Boda or bus, mzungu?

Transportation is probably one of the most dangerous aspects of life in Africa. Pedestrians share the roads with buses, motorcycles and bicycles piled high with bananas, and trucks honking and maneuvering through the crowd. (A friend told me, with only some hyperbole, that the driver has to pay the hospital bills if they hit someone, so they’re more likely to hit you twice, to kill you.)

Oseka Ki – Mesach Semakula

The motorcycles are called boda-bodas, and are a convenient, if slightly more dangerous, version of a taxi. Young men hang out at informal boda-boda stands, where you can negotiate a price before climbing on the back of the bike. (They usually try to raise the price for foreigners — i.e. white people — who don’t know any better.) Most of the time, hailing one isn’t even necessary, as there are constantly men on motorcycles pulling up and saying “Yes! Sister! Boda!”

Of course, Stevie’s site is too far for boda travel — she lives in a rural part of the West Nile region. To get there, we first took an 8-hour bus ride north to Arua. As we sped past bicycles and army vehicles, the bus’s horn (which was like an elephant playing a trombone) would occasionally sound and the bus would swerve and sway dangerously. I was grateful to not be near the front.
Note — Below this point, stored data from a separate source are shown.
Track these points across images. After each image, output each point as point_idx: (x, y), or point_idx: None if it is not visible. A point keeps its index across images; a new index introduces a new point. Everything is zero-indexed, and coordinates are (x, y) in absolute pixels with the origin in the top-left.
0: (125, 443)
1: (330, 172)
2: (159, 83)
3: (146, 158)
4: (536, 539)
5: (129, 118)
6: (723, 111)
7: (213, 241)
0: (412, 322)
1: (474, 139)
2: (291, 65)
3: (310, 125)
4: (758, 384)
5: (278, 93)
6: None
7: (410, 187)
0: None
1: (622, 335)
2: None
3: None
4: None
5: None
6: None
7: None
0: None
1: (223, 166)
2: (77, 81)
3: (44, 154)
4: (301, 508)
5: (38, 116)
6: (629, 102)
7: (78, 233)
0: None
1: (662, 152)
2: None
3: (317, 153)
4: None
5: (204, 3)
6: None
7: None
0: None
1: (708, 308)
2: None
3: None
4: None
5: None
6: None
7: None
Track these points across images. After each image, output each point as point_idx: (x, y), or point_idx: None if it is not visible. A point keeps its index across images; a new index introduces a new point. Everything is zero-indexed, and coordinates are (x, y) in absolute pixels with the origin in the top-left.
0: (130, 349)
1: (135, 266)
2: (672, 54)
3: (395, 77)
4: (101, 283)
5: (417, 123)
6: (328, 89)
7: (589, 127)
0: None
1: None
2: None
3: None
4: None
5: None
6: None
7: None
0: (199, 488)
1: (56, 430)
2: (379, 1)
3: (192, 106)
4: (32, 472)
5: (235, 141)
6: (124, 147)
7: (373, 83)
Arua car park, and a big, beautiful African sky.

Arua car park, and a big, beautiful African sky.

From Arua, it was a bumpy 3-hour ride in a pick-up truck over dirt roads to the village of Warr. The cargo bed was filled with luggage and deliveries, and on top of everything were perched some people paying for a ride, too. Children ran to the road at the sound of the engine so they could see the truck go by, and waved at us with delight to see such strange-looking people in the front.